■ **WHAT YOU ARE ASKED TO DO**
Give the lines below as a numbered list, from the first line through the line containing "state / province: Yangon". Include both of those lines and leave out any blank lines.

■ **Dataset items**
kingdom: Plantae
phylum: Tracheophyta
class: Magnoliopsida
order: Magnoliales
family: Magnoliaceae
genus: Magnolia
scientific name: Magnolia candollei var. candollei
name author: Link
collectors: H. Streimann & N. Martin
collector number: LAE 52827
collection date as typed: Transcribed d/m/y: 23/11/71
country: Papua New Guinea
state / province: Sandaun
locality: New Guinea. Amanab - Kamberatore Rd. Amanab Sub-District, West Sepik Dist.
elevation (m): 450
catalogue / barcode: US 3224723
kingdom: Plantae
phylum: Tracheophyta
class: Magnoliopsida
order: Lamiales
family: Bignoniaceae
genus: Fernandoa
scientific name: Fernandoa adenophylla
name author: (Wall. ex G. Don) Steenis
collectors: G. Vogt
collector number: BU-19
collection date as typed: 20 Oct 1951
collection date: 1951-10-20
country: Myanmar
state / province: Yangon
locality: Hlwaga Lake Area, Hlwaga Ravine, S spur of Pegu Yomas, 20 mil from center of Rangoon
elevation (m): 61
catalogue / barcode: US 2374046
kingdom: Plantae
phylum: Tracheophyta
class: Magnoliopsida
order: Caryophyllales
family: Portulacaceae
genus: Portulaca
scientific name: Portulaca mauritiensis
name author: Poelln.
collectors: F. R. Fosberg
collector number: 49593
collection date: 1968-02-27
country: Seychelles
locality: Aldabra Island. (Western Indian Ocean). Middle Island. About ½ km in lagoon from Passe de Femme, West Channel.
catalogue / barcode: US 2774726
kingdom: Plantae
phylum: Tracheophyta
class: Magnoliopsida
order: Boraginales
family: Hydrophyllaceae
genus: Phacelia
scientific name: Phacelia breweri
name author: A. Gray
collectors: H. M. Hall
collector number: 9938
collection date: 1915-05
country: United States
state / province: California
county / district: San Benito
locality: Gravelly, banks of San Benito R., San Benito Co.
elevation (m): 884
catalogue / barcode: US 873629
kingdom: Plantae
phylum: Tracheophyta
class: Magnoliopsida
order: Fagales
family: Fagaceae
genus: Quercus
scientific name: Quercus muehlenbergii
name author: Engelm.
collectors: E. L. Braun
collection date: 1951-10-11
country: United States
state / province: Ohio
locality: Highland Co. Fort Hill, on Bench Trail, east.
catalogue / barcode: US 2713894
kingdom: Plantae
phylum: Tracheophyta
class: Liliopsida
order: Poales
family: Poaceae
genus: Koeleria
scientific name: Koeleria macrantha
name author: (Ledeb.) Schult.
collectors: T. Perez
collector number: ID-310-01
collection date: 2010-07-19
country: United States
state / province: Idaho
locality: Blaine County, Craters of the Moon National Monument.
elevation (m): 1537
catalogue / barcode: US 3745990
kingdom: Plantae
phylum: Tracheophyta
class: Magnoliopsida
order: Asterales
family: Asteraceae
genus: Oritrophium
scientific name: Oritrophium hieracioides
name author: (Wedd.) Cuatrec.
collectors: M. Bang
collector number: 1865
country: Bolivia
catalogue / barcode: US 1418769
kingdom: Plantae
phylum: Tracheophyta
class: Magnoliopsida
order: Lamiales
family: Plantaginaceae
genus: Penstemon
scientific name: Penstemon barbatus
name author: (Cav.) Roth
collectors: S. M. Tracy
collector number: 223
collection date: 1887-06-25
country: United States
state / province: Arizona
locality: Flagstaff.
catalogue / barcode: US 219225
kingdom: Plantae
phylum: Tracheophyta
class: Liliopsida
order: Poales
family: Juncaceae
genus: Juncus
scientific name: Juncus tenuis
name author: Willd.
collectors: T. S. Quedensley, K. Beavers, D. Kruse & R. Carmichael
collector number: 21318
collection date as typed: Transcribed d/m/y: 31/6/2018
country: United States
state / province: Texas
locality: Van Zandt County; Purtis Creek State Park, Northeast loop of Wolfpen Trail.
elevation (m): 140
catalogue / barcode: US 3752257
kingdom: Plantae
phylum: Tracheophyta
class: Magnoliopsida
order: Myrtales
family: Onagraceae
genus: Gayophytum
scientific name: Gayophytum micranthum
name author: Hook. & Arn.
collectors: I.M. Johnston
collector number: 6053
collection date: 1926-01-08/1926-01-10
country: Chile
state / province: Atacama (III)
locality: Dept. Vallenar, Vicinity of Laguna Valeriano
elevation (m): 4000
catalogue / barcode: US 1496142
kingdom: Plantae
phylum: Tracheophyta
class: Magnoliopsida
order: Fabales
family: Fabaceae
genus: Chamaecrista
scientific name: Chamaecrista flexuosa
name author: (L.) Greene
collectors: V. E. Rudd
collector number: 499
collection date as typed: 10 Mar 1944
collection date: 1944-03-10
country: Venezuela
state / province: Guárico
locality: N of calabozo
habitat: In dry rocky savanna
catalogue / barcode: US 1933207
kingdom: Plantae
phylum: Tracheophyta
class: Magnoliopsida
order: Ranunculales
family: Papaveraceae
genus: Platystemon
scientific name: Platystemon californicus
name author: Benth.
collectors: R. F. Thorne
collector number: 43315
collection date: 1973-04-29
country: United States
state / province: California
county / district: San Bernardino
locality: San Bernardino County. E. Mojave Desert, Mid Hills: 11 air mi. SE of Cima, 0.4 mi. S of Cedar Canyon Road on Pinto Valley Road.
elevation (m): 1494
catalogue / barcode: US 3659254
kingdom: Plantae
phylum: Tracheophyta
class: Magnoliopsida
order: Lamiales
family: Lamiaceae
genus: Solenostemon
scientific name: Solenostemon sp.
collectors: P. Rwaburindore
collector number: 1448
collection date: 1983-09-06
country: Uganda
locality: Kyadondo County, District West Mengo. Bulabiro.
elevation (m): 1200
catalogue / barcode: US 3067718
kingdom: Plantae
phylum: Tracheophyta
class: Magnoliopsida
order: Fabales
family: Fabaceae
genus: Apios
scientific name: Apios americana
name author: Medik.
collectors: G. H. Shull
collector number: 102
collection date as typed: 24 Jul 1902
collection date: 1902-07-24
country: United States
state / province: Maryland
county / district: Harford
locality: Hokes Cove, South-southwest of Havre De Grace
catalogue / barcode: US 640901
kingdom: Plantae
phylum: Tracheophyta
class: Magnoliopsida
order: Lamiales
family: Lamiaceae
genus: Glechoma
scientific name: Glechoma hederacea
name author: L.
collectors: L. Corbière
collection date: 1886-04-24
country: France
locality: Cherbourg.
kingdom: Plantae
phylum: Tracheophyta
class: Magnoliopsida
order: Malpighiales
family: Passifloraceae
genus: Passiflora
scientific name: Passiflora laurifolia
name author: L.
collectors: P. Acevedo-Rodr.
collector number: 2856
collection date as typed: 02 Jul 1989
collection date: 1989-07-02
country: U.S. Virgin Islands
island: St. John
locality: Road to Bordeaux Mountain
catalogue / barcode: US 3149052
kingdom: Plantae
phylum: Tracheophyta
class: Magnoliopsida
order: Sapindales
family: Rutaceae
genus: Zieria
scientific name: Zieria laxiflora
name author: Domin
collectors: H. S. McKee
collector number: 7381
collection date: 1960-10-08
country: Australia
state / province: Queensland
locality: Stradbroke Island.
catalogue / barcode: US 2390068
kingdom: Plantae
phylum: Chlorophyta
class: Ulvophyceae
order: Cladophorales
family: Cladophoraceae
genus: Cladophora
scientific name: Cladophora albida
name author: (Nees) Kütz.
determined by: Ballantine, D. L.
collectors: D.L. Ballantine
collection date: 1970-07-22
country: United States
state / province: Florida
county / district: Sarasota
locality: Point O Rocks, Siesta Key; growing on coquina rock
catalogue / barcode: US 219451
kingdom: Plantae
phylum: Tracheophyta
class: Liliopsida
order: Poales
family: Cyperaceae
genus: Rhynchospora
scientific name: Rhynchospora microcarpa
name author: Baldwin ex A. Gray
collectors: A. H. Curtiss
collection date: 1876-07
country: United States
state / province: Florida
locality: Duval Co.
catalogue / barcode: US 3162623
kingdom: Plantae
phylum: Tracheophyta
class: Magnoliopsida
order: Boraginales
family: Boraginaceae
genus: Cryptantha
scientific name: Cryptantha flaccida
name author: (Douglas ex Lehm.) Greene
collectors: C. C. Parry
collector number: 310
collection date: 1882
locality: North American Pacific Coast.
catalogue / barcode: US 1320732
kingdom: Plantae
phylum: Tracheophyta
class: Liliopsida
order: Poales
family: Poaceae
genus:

■ **EXERCISE RESPONSE**
1. kingdom: Plantae
2. phylum: Tracheophyta
3. class: Magnoliopsida
4. order: Magnoliales
5. family: Magnoliaceae
6. genus: Magnolia
7. scientific name: Magnolia candollei var. candollei
8. name author: Link
9. collectors: H. Streimann & N. Martin
10. collector number: LAE 52827
11. collection date as typed: Transcribed d/m/y: 23/11/71
12. country: Papua New Guinea
13. state / province: Sandaun
14. locality: New Guinea. Amanab - Kamberatore Rd. Amanab Sub-District, West Sepik Dist.
15. elevation (m): 450
16. catalogue / barcode: US 3224723
17. kingdom: Plantae
18. phylum: Tracheophyta
19. class: Magnoliopsida
20. order: Lamiales
21. family: Bignoniaceae
22. genus: Fernandoa
23. scientific name: Fernandoa adenophylla
24. name author: (Wall. ex G. Don) Steenis
25. collectors: G. Vogt
26. collector number: BU-19
27. collection date as typed: 20 Oct 1951
28. collection date: 1951-10-20
29. country: Myanmar
30. state / province: Yangon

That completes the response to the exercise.